LISTED ENTRIES Block Start

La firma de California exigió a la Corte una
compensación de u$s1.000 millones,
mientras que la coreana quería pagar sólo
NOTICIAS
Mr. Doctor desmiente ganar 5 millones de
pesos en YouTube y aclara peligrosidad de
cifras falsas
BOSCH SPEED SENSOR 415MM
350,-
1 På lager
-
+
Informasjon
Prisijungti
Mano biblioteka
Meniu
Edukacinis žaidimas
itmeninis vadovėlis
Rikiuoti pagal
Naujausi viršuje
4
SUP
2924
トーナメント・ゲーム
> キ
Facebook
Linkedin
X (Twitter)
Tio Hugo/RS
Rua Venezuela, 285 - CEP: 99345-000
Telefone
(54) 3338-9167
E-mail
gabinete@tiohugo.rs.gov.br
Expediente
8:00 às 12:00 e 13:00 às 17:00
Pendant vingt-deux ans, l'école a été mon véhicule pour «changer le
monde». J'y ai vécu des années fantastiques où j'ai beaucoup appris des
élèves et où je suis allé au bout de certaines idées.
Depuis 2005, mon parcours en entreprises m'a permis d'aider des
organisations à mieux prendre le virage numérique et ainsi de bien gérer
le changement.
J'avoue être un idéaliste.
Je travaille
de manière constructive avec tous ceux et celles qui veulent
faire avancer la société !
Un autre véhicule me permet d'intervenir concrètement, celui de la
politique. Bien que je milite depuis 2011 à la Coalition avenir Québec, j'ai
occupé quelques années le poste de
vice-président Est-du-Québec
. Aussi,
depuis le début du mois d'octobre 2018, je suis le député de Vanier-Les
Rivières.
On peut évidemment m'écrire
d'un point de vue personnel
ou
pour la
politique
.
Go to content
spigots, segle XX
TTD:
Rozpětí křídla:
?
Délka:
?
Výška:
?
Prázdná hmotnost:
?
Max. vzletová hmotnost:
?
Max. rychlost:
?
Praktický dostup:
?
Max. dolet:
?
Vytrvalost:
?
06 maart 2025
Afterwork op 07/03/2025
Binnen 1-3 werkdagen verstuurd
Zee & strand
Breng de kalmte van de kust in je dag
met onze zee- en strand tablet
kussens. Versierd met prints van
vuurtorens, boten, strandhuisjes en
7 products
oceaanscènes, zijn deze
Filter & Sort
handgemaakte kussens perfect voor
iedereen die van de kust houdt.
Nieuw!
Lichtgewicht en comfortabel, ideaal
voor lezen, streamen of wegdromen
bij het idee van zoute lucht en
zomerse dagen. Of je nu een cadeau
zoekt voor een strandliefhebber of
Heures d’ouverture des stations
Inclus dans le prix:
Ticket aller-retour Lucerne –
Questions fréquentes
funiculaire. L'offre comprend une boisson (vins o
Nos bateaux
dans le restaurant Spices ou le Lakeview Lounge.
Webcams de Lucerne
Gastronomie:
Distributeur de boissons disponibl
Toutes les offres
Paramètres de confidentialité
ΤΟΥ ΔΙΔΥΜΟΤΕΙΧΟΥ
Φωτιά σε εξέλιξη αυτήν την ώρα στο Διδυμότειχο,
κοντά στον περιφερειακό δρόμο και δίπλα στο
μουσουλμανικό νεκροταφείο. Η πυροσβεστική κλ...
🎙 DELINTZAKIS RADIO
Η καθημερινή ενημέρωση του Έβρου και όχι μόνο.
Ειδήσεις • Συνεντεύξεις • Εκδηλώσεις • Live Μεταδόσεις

LISTED ENTRIES Block End

**AIM OF THE EXERCISE:**
Extract each entry in full and write it down exactly.

**RESULT FOR THIS EXERCISE:**
La firma de California exigió a la Corte una
compensación de u$s1.000 millones,
mientras que la coreana quería pagar sólo
NOTICIAS
Mr. Doctor desmiente ganar 5 millones de
pesos en YouTube y aclara peligrosidad de
cifras falsas
BOSCH SPEED SENSOR 415MM
350,-
1 På lager
-
+
Informasjon
Prisijungti
Mano biblioteka
Meniu
Edukacinis žaidimas
itmeninis vadovėlis
Rikiuoti pagal
Naujausi viršuje
4
SUP
2924
トーナメント・ゲーム
> キ
Facebook
Linkedin
X (Twitter)
Tio Hugo/RS
Rua Venezuela, 285 - CEP: 99345-000
Telefone
(54) 3338-9167
E-mail
gabinete@tiohugo.rs.gov.br
Expediente
8:00 às 12:00 e 13:00 às 17:00
Pendant vingt-deux ans, l'école a été mon véhicule pour «changer le
monde». J'y ai vécu des années fantastiques où j'ai beaucoup appris des
élèves et où je suis allé au bout de certaines idées.
Depuis 2005, mon parcours en entreprises m'a permis d'aider des
organisations à mieux prendre le virage numérique et ainsi de bien gérer
le changement.
J'avoue être un idéaliste.
Je travaille
de manière constructive avec tous ceux et celles qui veulent
faire avancer la société !
Un autre véhicule me permet d'intervenir concrètement, celui de la
politique. Bien que je milite depuis 2011 à la Coalition avenir Québec, j'ai
occupé quelques années le poste de
vice-président Est-du-Québec
. Aussi,
depuis le début du mois d'octobre 2018, je suis le député de Vanier-Les
Rivières.
On peut évidemment m'écrire
d'un point de vue personnel
ou
pour la
politique
.
Go to content
spigots, segle XX
TTD:
Rozpětí křídla:
?
Délka:
?
Výška:
?
Prázdná hmotnost:
?
Max. vzletová hmotnost:
?
Max. rychlost:
?
Praktický dostup:
?
Max. dolet:
?
Vytrvalost:
?
06 maart 2025
Afterwork op 07/03/2025
Binnen 1-3 werkdagen verstuurd
Zee & strand
Breng de kalmte van de kust in je dag
met onze zee- en strand tablet
kussens. Versierd met prints van
vuurtorens, boten, strandhuisjes en
7 products
oceaanscènes, zijn deze
Filter & Sort
handgemaakte kussens perfect voor
iedereen die van de kust houdt.
Nieuw!
Lichtgewicht en comfortabel, ideaal
voor lezen, streamen of wegdromen
bij het idee van zoute lucht en
zomerse dagen. Of je nu een cadeau
zoekt voor een strandliefhebber of
Heures d’ouverture des stations
Inclus dans le prix:
Ticket aller-retour Lucerne –
Questions fréquentes
funiculaire. L'offre comprend une boisson (vins o
Nos bateaux
dans le restaurant Spices ou le Lakeview Lounge.
Webcams de Lucerne
Gastronomie:
Distributeur de boissons disponibl
Toutes les offres
Paramètres de confidentialité
ΤΟΥ ΔΙΔΥΜΟΤΕΙΧΟΥ
Φωτιά σε εξέλιξη αυτήν την ώρα στο Διδυμότειχο,
κοντά στον περιφερειακό δρόμο και δίπλα στο
μουσουλμανικό νεκροταφείο. Η πυροσβεστική κλ...
🎙 DELINTZAKIS RADIO
Η καθημερινή ενημέρωση του Έβρου και όχι μόνο.
Ειδήσεις • Συνεντεύξεις • Εκδηλώσεις • Live Μεταδόσεις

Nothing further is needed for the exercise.